Thursday, March 04, 2010

Projection in psychology and myth

I've been thinking a lot today about the nature of psychological projection, and the role it plays in mythological thought and imagery. This was probably set off by an essay by Alan Dundes on the subject, Projection In Folkore: A Plea For Psychoanalytic Semiotics, which is a great deal more interesting than the title might imply. Dundes is in many ways a master essayist, portraying fairly complicated thoughts in a very straightforward manner, and making what could be very dry subjects interesting. So I will directly turn to a couple of his thoughts on the subject as I continue to process what I've read today:
"In psychology, projection refers to the tendancy to attribute to another person or the environment what is within one's self. What is attributed is usually some internal impulse or feeling which is painful, unacceptable, or taboo. The ascription of feelings and qualities of one's own to a source in the external world is accomplisehd without the individual's being consciously aware of the fact. The individual perceives the external object as possessing the taboo tendancies without recognizing their source in himself. I might mention Charles S. Peirce was aware of the existence of projection. He wrote, 'I think it is probably true that every element of experience is in the first instance applied to an external object. A man gets up out of the wrong side of the bed, for example, attributes wrongness to almost every object he perceives. This is the way in which he experiences his bad temper.' Despite the triviality of the example, the aptness of the insight remains valid. Of course, Freud said it too and with specific reference to folkore: 'As a matter of fact, I believe that a large portion of the mythological conception of the world which reaches far into the most modern religions is nothing but psychology projected onto the outside world.'"
It is funny to me that today, after reading this section, I got into a conversation on Facebook about this very tendancy and its role in myth, and following that, went to yin yoga class and our instructor commented repeatedly on the nature of projection, and how the negative sensations that we might experience in our daily lives arise within ourselves, even if they are triggered externally. This is further emphasized by the fact that one can contort their body, and experience an unlocking of energy (of one kind or another), that triggers these latent or "trapped" emotional responses. In fact that reaction can be so intense and surprising to many beginning practicioners that they assume something is wrong with them, and cease practice immediately!

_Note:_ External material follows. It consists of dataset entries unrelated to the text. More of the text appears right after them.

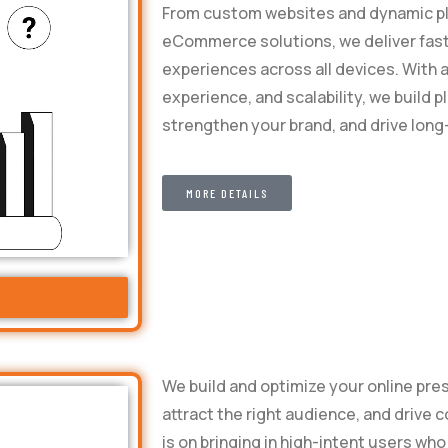
From custom websites and dynamic pl
eCommerce solutions, we deliver fas
experiences across all devices. With 
experience, and scalability, we build
strengthen your brand, and drive lon
MORE DETAILS
We build and optimize your online pres
attract the right audience, and drive 
is on bringing in high-intent users wh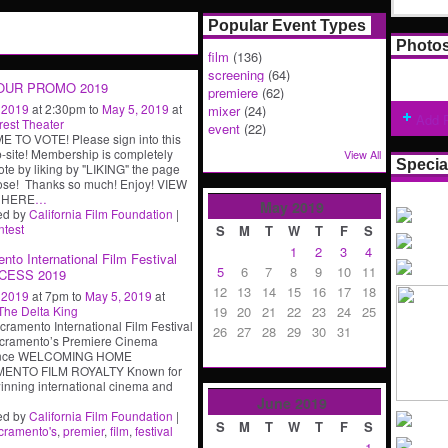
Popular Event Types
Photo
film
(136)
screening
(64)
OUR PROMO 2019
premiere
(62)
, 2019
at 2:30pm to
May 5, 2019
at
mixer
(24)
Add 
rest Theater
event
(22)
E TO VOTE! Please sign into this
site! Membership is completely
View All
Specia
te by liking by "LIKING" the page
ose! Thanks so much! Enjoy! VIEW
 HERE
…
May
2019
ed by
California Film Foundation
|
ntest
S
M
T
W
T
F
S
1
2
3
4
nto International Film Festival
5
6
7
8
9
10
11
CESS 2019
12
13
14
15
16
17
18
, 2019
at 7pm to
May 5, 2019
at
19
20
21
22
23
24
25
The Delta King
cramento International Film Festival
26
27
28
29
30
31
cramento’s Premiere Cinema
ence WELCOMING HOME
ENTO FILM ROYALTY Known for
nning international cinema and
June
2019
ed by
California Film Foundation
|
S
M
T
W
T
F
S
cramento's
,
premier
,
film
,
festival
1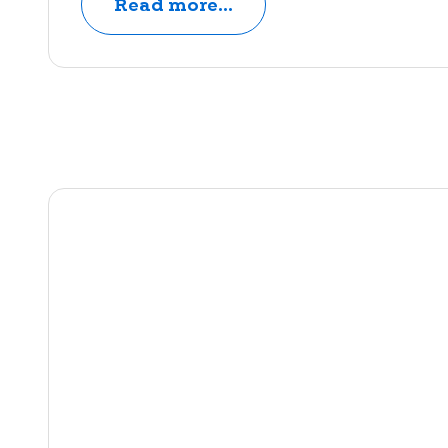
Read more...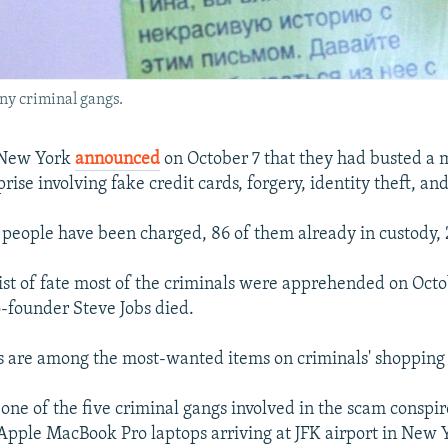
any criminal gangs.
n New York
announced
on October 7 that they had busted a 
rise involving fake credit cards, forgery, identity theft, an
1 people have been charged, 86 of them already in custody, 2
wist of fate most of the criminals were apprehended on Octo
-founder Steve Jobs died.
 are among the most-wanted items on criminals' shopping l
 one of the five criminal gangs involved in the scam conspir
Apple MacBook Pro laptops arriving at JFK airport in New 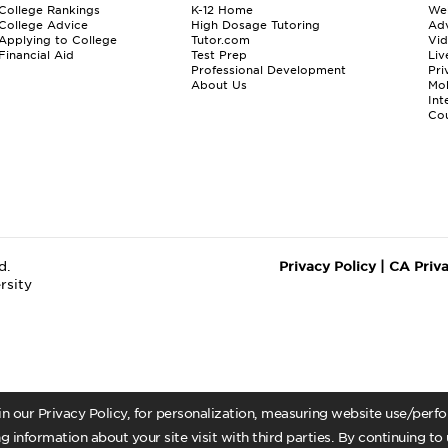
College Rankings
K-12 Home
We
College Advice
High Dosage Tutoring
Adv
Applying to College
Tutor.com
Vi
Financial Aid
Test Prep
Liv
Professional Development
Pri
About Us
Mo
Int
Cou
d.
Privacy Policy
|
CA Priv
rsity
 in our Privacy Policy, for personalization, measuring website use/per
g information about your site visit with third parties. By continuing to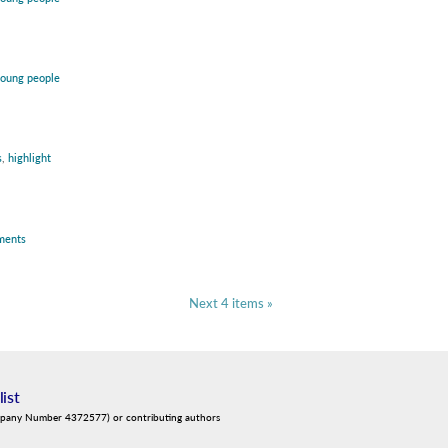
oung people
s
,
highlight
ments
Next 4 items »
list
mpany Number 4372577) or contributing authors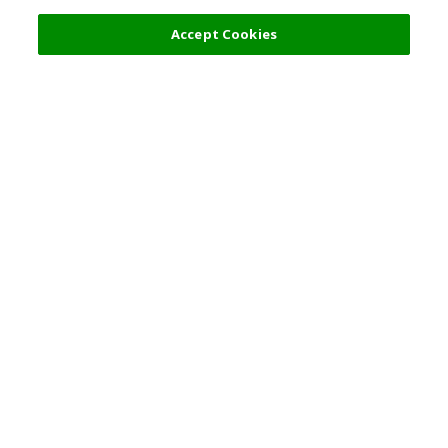
Accept Cookies
Top Destination
Terms of Use
General Information
Partnerships
English
Corporate Information
Privacy Policy
Copyright Policy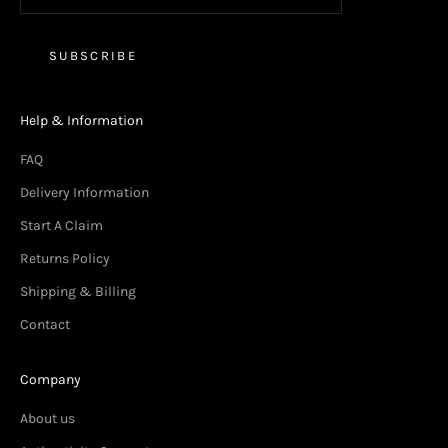
SUBSCRIBE
Help & Information
FAQ
Delivery Information
Start A Claim
Returns Policy
Shipping & Billing
Contact
Company
About us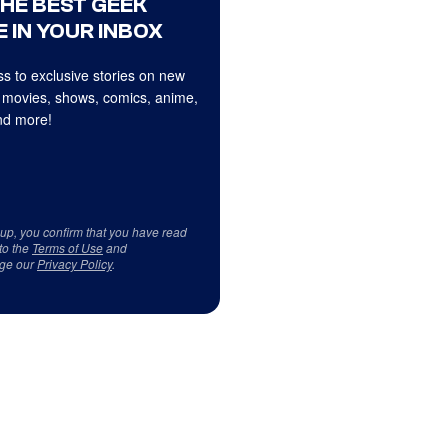
THE BEST GEEK
 IN YOUR INBOX
s to exclusive stories on new
 movies, shows, comics, anime,
d more!
 up, you confirm that you have read
to the
Terms of Use
and
ge our
Privacy Policy
.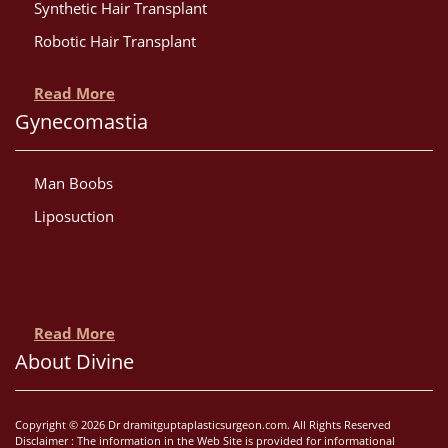
Synthetic Hair Transplant
Robotic Hair Transplant
Read More
Gynecomastia
Man Boobs
Liposuction
Read More
About Divine
Copyright © 2026 Dr dramitguptaplasticsurgeon.com. All Rights Reserved
Disclaimer : The information in the Web Site is provided for informational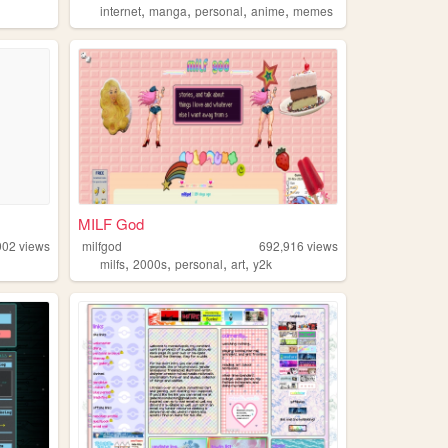
,
,
,
,
internet
manga
personal
anime
memes
MILF God
902
views
milfgod
692,916
views
,
,
,
,
n
milfs
2000s
personal
art
y2k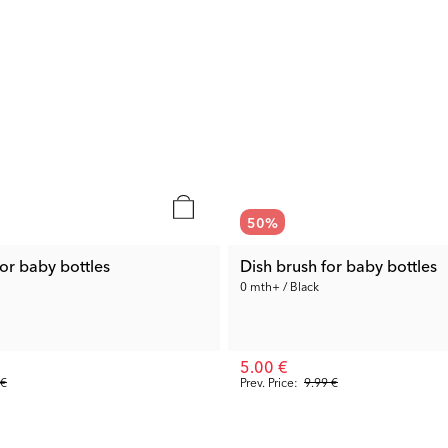
50
%
or baby bottles
Dish brush for baby bottles
0 mth+ / Black
5.00 €
 €
Prev. Price:
9.99 €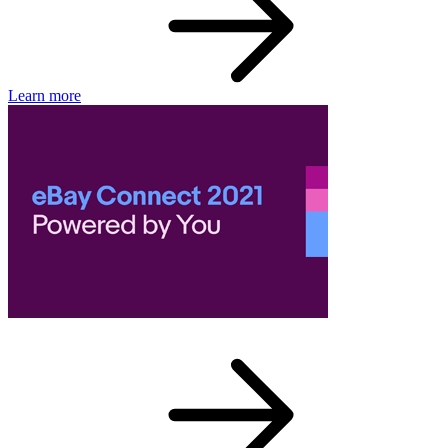
Learn more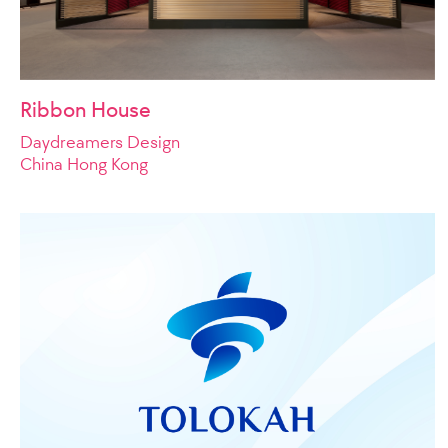
Ribbon House
Daydreamers Design
China Hong Kong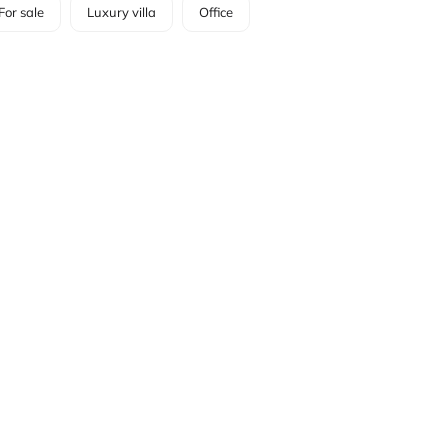
For sale
Luxury villa
Office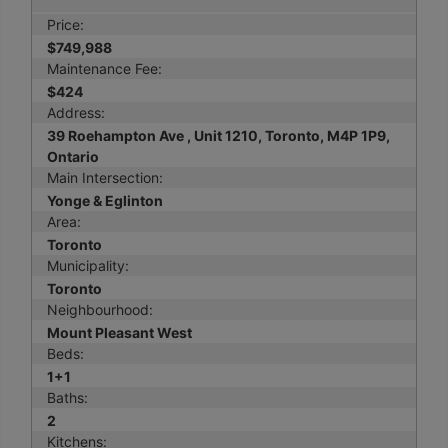
Price:
$749,988
Maintenance Fee:
$424
Address:
39 Roehampton Ave , Unit 1210, Toronto, M4P 1P9,
Ontario
Main Intersection:
Yonge & Eglinton
Area:
Toronto
Municipality:
Toronto
Neighbourhood:
Mount Pleasant West
Beds:
1+1
Baths:
2
Kitchens: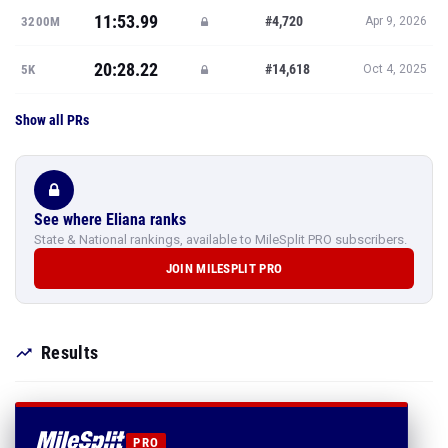
11:53.99
#4,720
3200M
Apr 9, 2026
20:28.22
#14,618
5K
Oct 4, 2025
Show all PRs
See where Eliana ranks
State & National rankings, available to MileSplit PRO subscribers.
JOIN MILESPLIT PRO
Results
PRO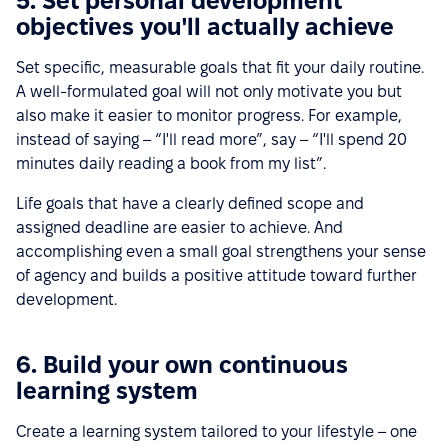
5. Set personal development
objectives you'll actually achieve
Set specific, measurable goals that fit your daily routine.
A well-formulated goal will not only motivate you but
also make it easier to monitor progress. For example,
instead of saying – “I'll read more”, say – “I'll spend 20
minutes daily reading a book from my list”.
Life goals that have a clearly defined scope and
assigned deadline are easier to achieve. And
accomplishing even a small goal strengthens your sense
of agency and builds a positive attitude toward further
development.
6. Build your own continuous
learning system
Create a learning system tailored to your lifestyle – one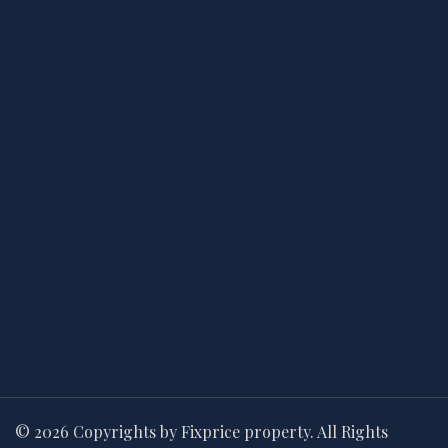
© 2026 Copyrights by Fixprice property. All Rights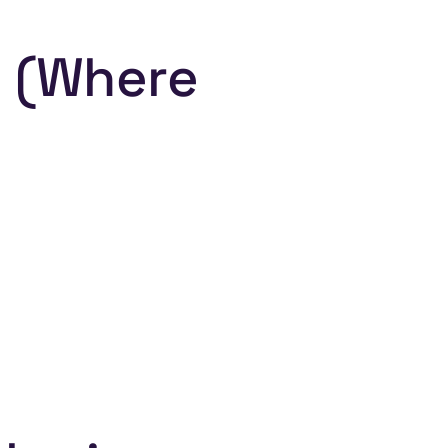
g (Where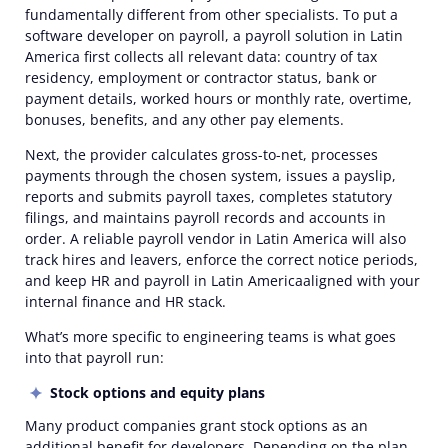
fundamentally different from other specialists. To put a
software developer on payroll, a payroll solution in Latin
America first collects all relevant data: country of tax
residency, employment or contractor status, bank or
payment details, worked hours or monthly rate, overtime,
bonuses, benefits, and any other pay elements.
Next, the provider calculates gross-to-net, processes
payments through the chosen system, issues a payslip,
reports and submits payroll taxes, completes statutory
filings, and maintains payroll records and accounts in
order. A reliable payroll vendor in Latin America will also
track hires and leavers, enforce the correct notice periods,
and keep HR and payroll in Latin Americaaligned with your
internal finance and HR stack.
What’s more specific to engineering teams is
what
goes
into that payroll run:
Stock options and equity plans
Many product companies grant stock options as an
additional benefit for developers. Depending on the plan,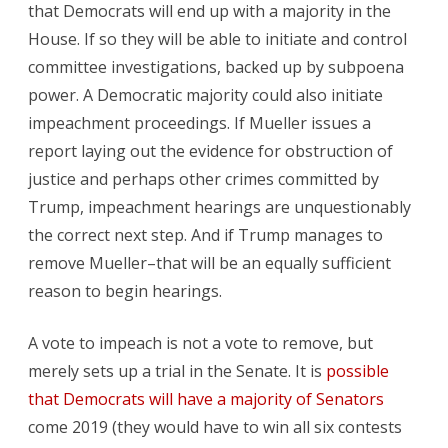
that Democrats will end up with a majority in the
House. If so they will be able to initiate and control
committee investigations, backed up by subpoena
power. A Democratic majority could also initiate
impeachment proceedings. If Mueller issues a
report laying out the evidence for obstruction of
justice and perhaps other crimes committed by
Trump, impeachment hearings are unquestionably
the correct next step. And if Trump manages to
remove Mueller–that will be an equally sufficient
reason to begin hearings.
A vote to impeach is not a vote to remove, but
merely sets up a trial in the Senate. It is
possible
that Democrats will have a majority of Senators
come 2019 (they would have to win all six contests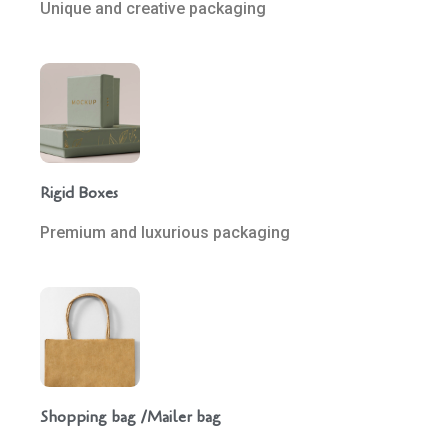
Unique and creative packaging
Rigid Boxes
Premium and luxurious packaging
Shopping bag /Mailer bag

This is really worth emphasizing. It is essentially impossible for any external event to in itself cause anger, grief, happiness, despair, or any other emotion that exists in the continuum of possible human emotions. Impossible. What is triggered is MY anger, MY fear, or desire, or so on. Yoga is especially direct in its ability to throw this in our face, but it is certainly not the only process whereby one can slowly, inch by agonizing inch, peel back the curtain obscuring this psychological sleight of hand. Doubtless completely removing this process would make us something other than human. But making us conscious of it-- that is part of what distinguishes the "sleepers" from the "awake." (To that, for my part, all I can claim is: I'm working on it.)

In regard to myth, there is another level that should be considered: all imagined and historic events serve simply as triggers of psychological symbolism, which is to say projected symbolism. Don't gloss this over, accept or reject it out of hand. Hidden within this statement is the reason that Christian mystics have visions of the Virgin Mary, and Hindus see Shiva. This is not ruling out the possibility of a vision or experience from outside ones direct culture, or even ones direct personal experience, though it is far more likely that this will be the source that the vision is construed from.

Much, if not all of this process occurs under the water, as it were. (And of course, the waters, ocean, and so on are almost always a reference to the boundary between conscious and unconscious.)
"It is my contention that much of the meaning of folkoristic fantasy is unconscious. Indeed, it would have to be unconscious- in the Freudian sense- for folkore to function as it does. Among its functions, folkore provides a socially sanctioned outlet for the expression of what cannot be articulated in the more usual, direct way. It is precisely in jokes, folktales, folksongs, proverbs, children's games, gestures, etc. that anxieties can be vented. If a person knew exactly what he was doing when he told a joke to his boss or to his spouse (or if the boss or spouse knew what he was doing), the joke would probably cease to be an escape mechanism. Man needs such mechanisms."
"The unconscious nature of so much of folkore makes the study of meaning difficult though not impossible. It is difficult because it is not easy to elicit native testimony about such meanings. Unconscious symbolism is just as hard for informatns to articulate as is the grammar of the languages they speak."
This immediately poses another quandry. The unconscious itself is a fairly recent myth, historically speaking. And it is one that some schools of modern psychology question. This bears more thought for me, certainly, though as always it can easily be bypassed with the question: "is it is useful myth?" And that question can only be answered within a specific context and frame of reference. In regard to the issue of projection, which we can consider a psychological fact on experiential grounds, it is not only a useful fiction but also a requisite one. So that will need to do, for now.

1 comment:

  1. You do not go far enough as to the inherent ubiquitous of projection. It is impossible to see the world outside of your own perspective. There exist no possibility of stepping outside the "I", the observer.